Kinetics of binding antibody responses in severe acute respiratory syndrome coronavirus 2–infected African green monkeys (AGMs) and rhesus macaques (RMs). Circles indicate aerosol exposure; squares, multiroute exposure; gray, RMs; red, developed acute respiratory disease (ARDS); purple, increased cytokines without ARDS; and blue, no cytokine increase or ARDS.

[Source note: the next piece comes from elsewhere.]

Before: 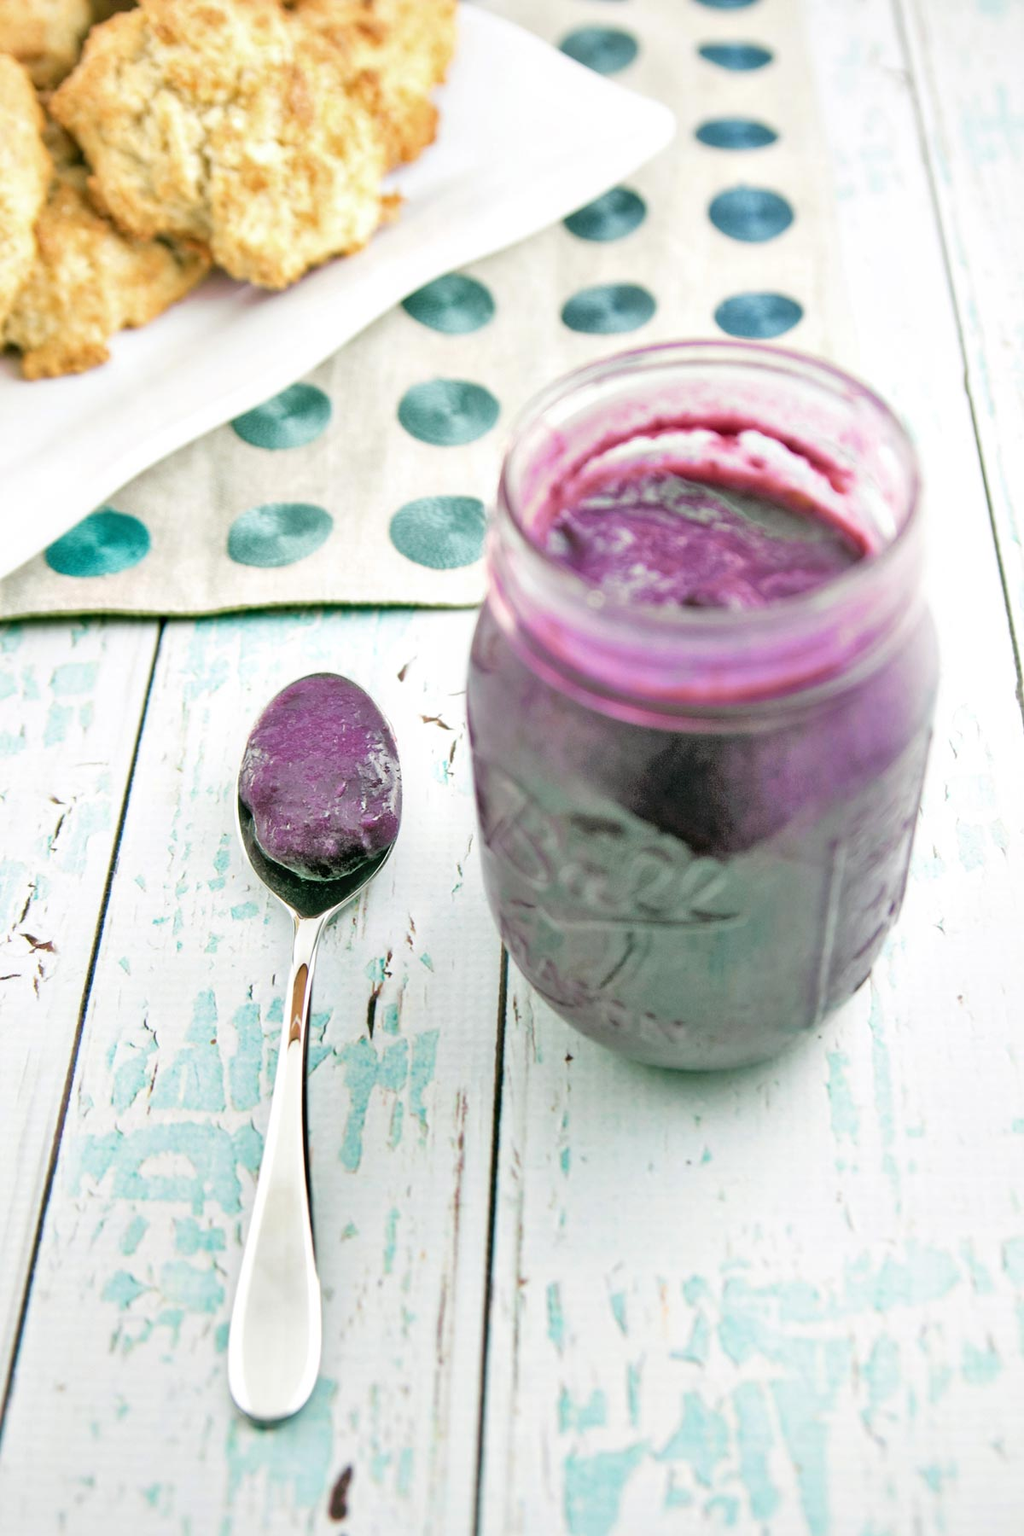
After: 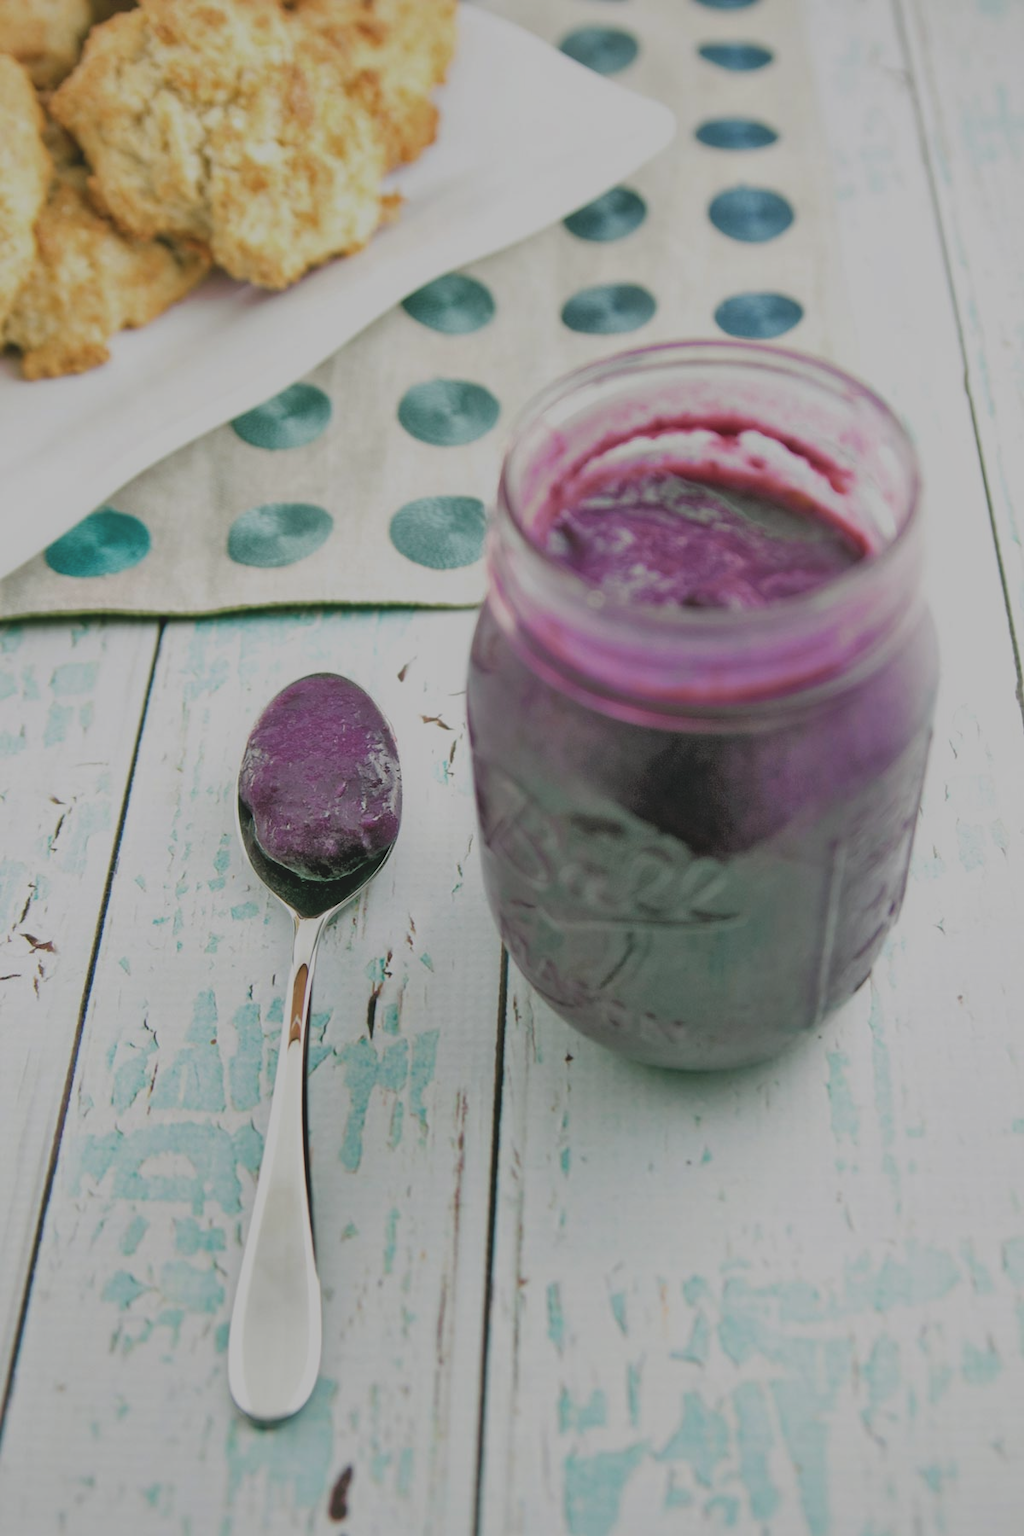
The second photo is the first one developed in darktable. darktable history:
exposure: black level correction -0.016, exposure -1.018 EV, compensate highlight preservation false
contrast equalizer: octaves 7, y [[0.6 ×6], [0.55 ×6], [0 ×6], [0 ×6], [0 ×6]], mix -0.2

Data Availability Statement
The raw data supporting the findings and figures have been placed in the public data repository Figshare (https://figshare.com/articles/dataset/Raw_Data_Spreadsheets/12449654; last accessed October 30, 2020). Material requests can be made to the Tulane National Primate Research Center. Approved requests for materials will be released after completion of a material transfer agreement. The Institutional Animal Care and Use Committee of Tulane University reviewed and approved all the procedures for this experiment. The Tulane National Primate Research Center is fully accredited by the American Association for Accreditation of Laboratory Animal Care. All animals were cared for in accordance with the NIH’s Guide for the Care and Use of Laboratory Animals.18 The Tulane University Institutional Biosafety Committee approved the procedures for sample handling, inactivation, and removal from BSL3 containment.